Pomegranate, especially, shows up in lots of ways—and I don’t mean boiled-down pomegranate syrup, so-called molasses, but fresh pomegranate juice (delicious in a cocktail with cava and a splash of vodka) and crunchy tart-sweet pomegranate seeds. At his rustic home way up on the Lebanese border, Israel’s top chef Eres Komarovsky serves a beautiful veal carpaccio with a thick scattering of brilliant ruby pomegranate seeds on top.
It’s not always easy to find good pomegranates in U.S. markets. The best are deep crimson in color with a firm, unblemished surface, but I’m told that the paler ones—more of a golden color with a blush—are simply a different variety and may be just as ripe as the handsome red ones. In either case, pomegranates should feel heavy in your hand—lighter ones are dried up, an indication they were harvested long ago.
Once you’ve got them home, the trick is to open them. Persian-American food writer Najmieh Batmanglij taught me how to do this. Take an ordinary soup spoon and thump the pomegranate hard all over its surface. This will dislodge many of the bright seeds inside and make them easier to extract. Then with a sharp knife, score around the equator of the fruit and then score segments up or down to the poles—just like meridian (longitude) lines. Now you can extract each segment and shake it over a bowl to release the seeds. Pick out any bits of bitter white membrane that remain attached to the seeds, which are also called arils, so that the result is a bowlful of sparkling ruby jewels.

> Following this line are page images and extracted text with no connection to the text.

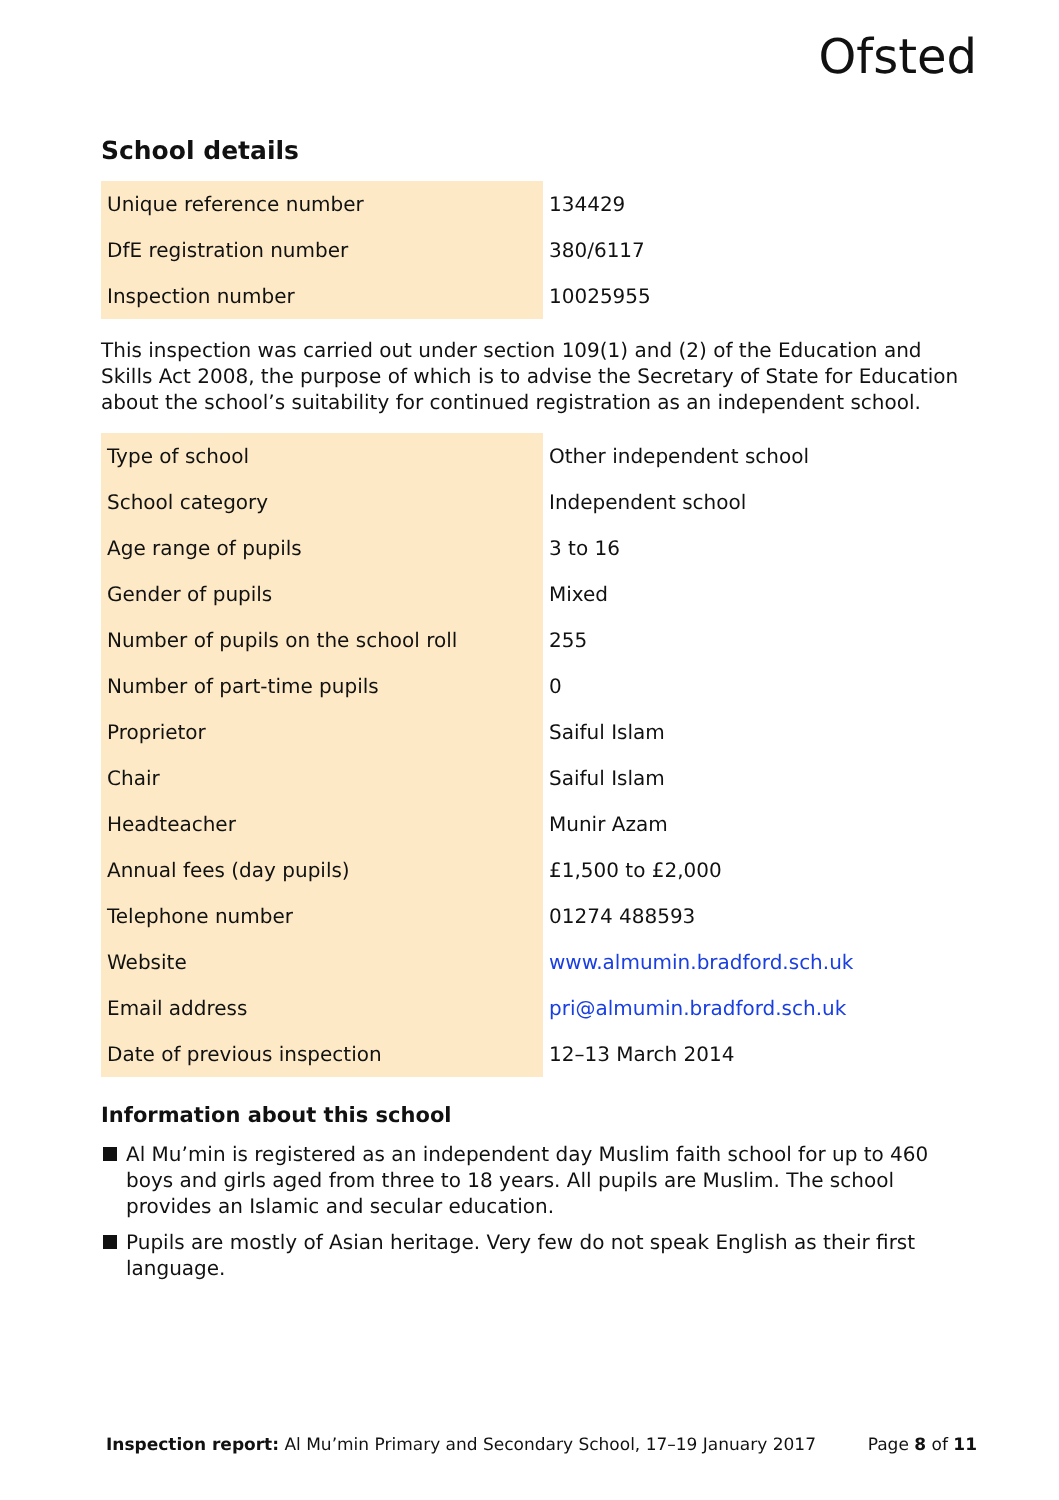Ofsted
School details
| Unique reference number | 134429 |
| DfE registration number | 380/6117 |
| Inspection number | 10025955 |
This inspection was carried out under section 109(1) and (2) of the Education and Skills Act 2008, the purpose of which is to advise the Secretary of State for Education about the school’s suitability for continued registration as an independent school.
| Type of school | Other independent school |
| School category | Independent school |
| Age range of pupils | 3 to 16 |
| Gender of pupils | Mixed |
| Number of pupils on the school roll | 255 |
| Number of part-time pupils | 0 |
| Proprietor | Saiful Islam |
| Chair | Saiful Islam |
| Headteacher | Munir Azam |
| Annual fees (day pupils) | £1,500 to £2,000 |
| Telephone number | 01274 488593 |
| Website | www.almumin.bradford.sch.uk |
| Email address | pri@almumin.bradford.sch.uk |
| Date of previous inspection | 12–13 March 2014 |
Information about this school
Al Mu’min is registered as an independent day Muslim faith school for up to 460 boys and girls aged from three to 18 years. All pupils are Muslim. The school provides an Islamic and secular education.
Pupils are mostly of Asian heritage. Very few do not speak English as their first language.
Inspection report: Al Mu’min Primary and Secondary School, 17–19 January 2017 Page 8 of 11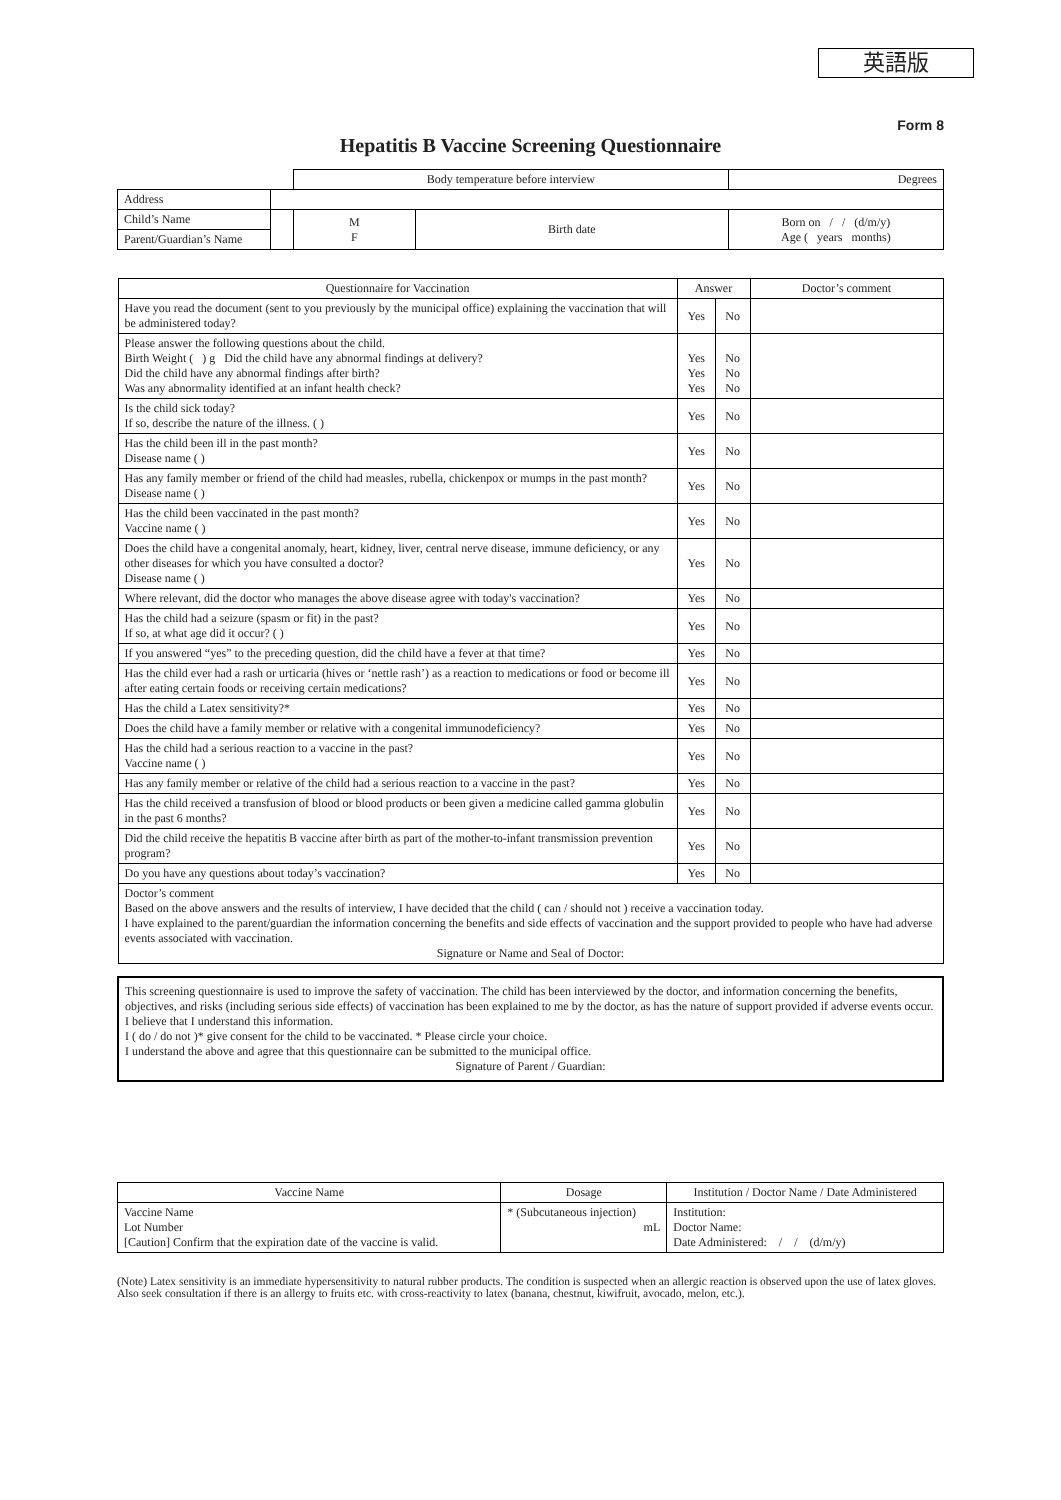英語版
Form 8
Hepatitis B Vaccine Screening Questionnaire
| | | Body temperature before interview | | | Degrees |
| Address | | | | | |
| Child’s Name | | M F | Birth date | Born on / / (d/m/y) Age ( years months) | |
| Parent/Guardian’s Name | | | | | |
| Questionnaire for Vaccination | Answer | | Doctor’s comment |
| --- | --- | --- | --- |
| Have you read the document (sent to you previously by the municipal office) explaining the vaccination that will be administered today? | Yes | No | |
| Please answer the following questions about the child. Birth Weight ( ) g Did the child have any abnormal findings at delivery? Did the child have any abnormal findings after birth? Was any abnormality identified at an infant health check? | Yes Yes Yes | No No No | |
| Is the child sick today? If so, describe the nature of the illness. ( ) | Yes | No | |
| Has the child been ill in the past month? Disease name ( ) | Yes | No | |
| Has any family member or friend of the child had measles, rubella, chickenpox or mumps in the past month? Disease name ( ) | Yes | No | |
| Has the child been vaccinated in the past month? Vaccine name ( ) | Yes | No | |
| Does the child have a congenital anomaly, heart, kidney, liver, central nerve disease, immune deficiency, or any other diseases for which you have consulted a doctor? Disease name ( ) | Yes | No | |
| Where relevant, did the doctor who manages the above disease agree with today's vaccination? | Yes | No | |
| Has the child had a seizure (spasm or fit) in the past? If so, at what age did it occur? ( ) | Yes | No | |
| If you answered “yes” to the preceding question, did the child have a fever at that time? | Yes | No | |
| Has the child ever had a rash or urticaria (hives or ‘nettle rash’) as a reaction to medications or food or become ill after eating certain foods or receiving certain medications? | Yes | No | |
| Has the child a Latex sensitivity?* | Yes | No | |
| Does the child have a family member or relative with a congenital immunodeficiency? | Yes | No | |
| Has the child had a serious reaction to a vaccine in the past? Vaccine name ( ) | Yes | No | |
| Has any family member or relative of the child had a serious reaction to a vaccine in the past? | Yes | No | |
| Has the child received a transfusion of blood or blood products or been given a medicine called gamma globulin in the past 6 months? | Yes | No | |
| Did the child receive the hepatitis B vaccine after birth as part of the mother-to-infant transmission prevention program? | Yes | No | |
| Do you have any questions about today’s vaccination? | Yes | No | |
| Doctor’s comment Based on the above answers and the results of interview, I have decided that the child ( can / should not ) receive a vaccination today. I have explained to the parent/guardian the information concerning the benefits and side effects of vaccination and the support provided to people who have had adverse events associated with vaccination. Signature or Name and Seal of Doctor: | | | |
| This screening questionnaire is used to improve the safety of vaccination. The child has been interviewed by the doctor, and information concerning the benefits, objectives, and risks (including serious side effects) of vaccination has been explained to me by the doctor, as has the nature of support provided if adverse events occur. I believe that I understand this information. I ( do / do not )* give consent for the child to be vaccinated. * Please circle your choice. I understand the above and agree that this questionnaire can be submitted to the municipal office. Signature of Parent / Guardian: | | | |
| Vaccine Name | Dosage | Institution / Doctor Name / Date Administered |
| --- | --- | --- |
| Vaccine Name Lot Number [Caution] Confirm that the expiration date of the vaccine is valid. | * (Subcutaneous injection) mL | Institution: Doctor Name: Date Administered: / / (d/m/y) |
(Note) Latex sensitivity is an immediate hypersensitivity to natural rubber products. The condition is suspected when an allergic reaction is observed upon the use of latex gloves. Also seek consultation if there is an allergy to fruits etc. with cross-reactivity to latex (banana, chestnut, kiwifruit, avocado, melon, etc.).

Each jewel, however, is actually a tiny sac of juice with a crisp seed in the center. To extract the juice, don’t even think about throwing them all in a food processor. (I don’t know if a juicer would work as I’ve never owned such a thing.) Instead, press the arils through a sieve, using the back of a spoon to work the juice out and leave the crunchy seeds behind. For a garnish, however, whole pomegranate seeds or arils will add texture and bright contrast to any dish. Try them as a garnish for plain roasted fish with a garlic-lemon-oil sauce, sprinkle them over a bowl of guacamole or breakfast yogurt (plain of course), or use them as Eres Komarovsky did, scattered liberally over a platter of meat or seafood carpaccio.
Or mix a cup of the juice with a half-cup of cava or prosecco and a shot of good vodka for a healthy antioxidant cocktail.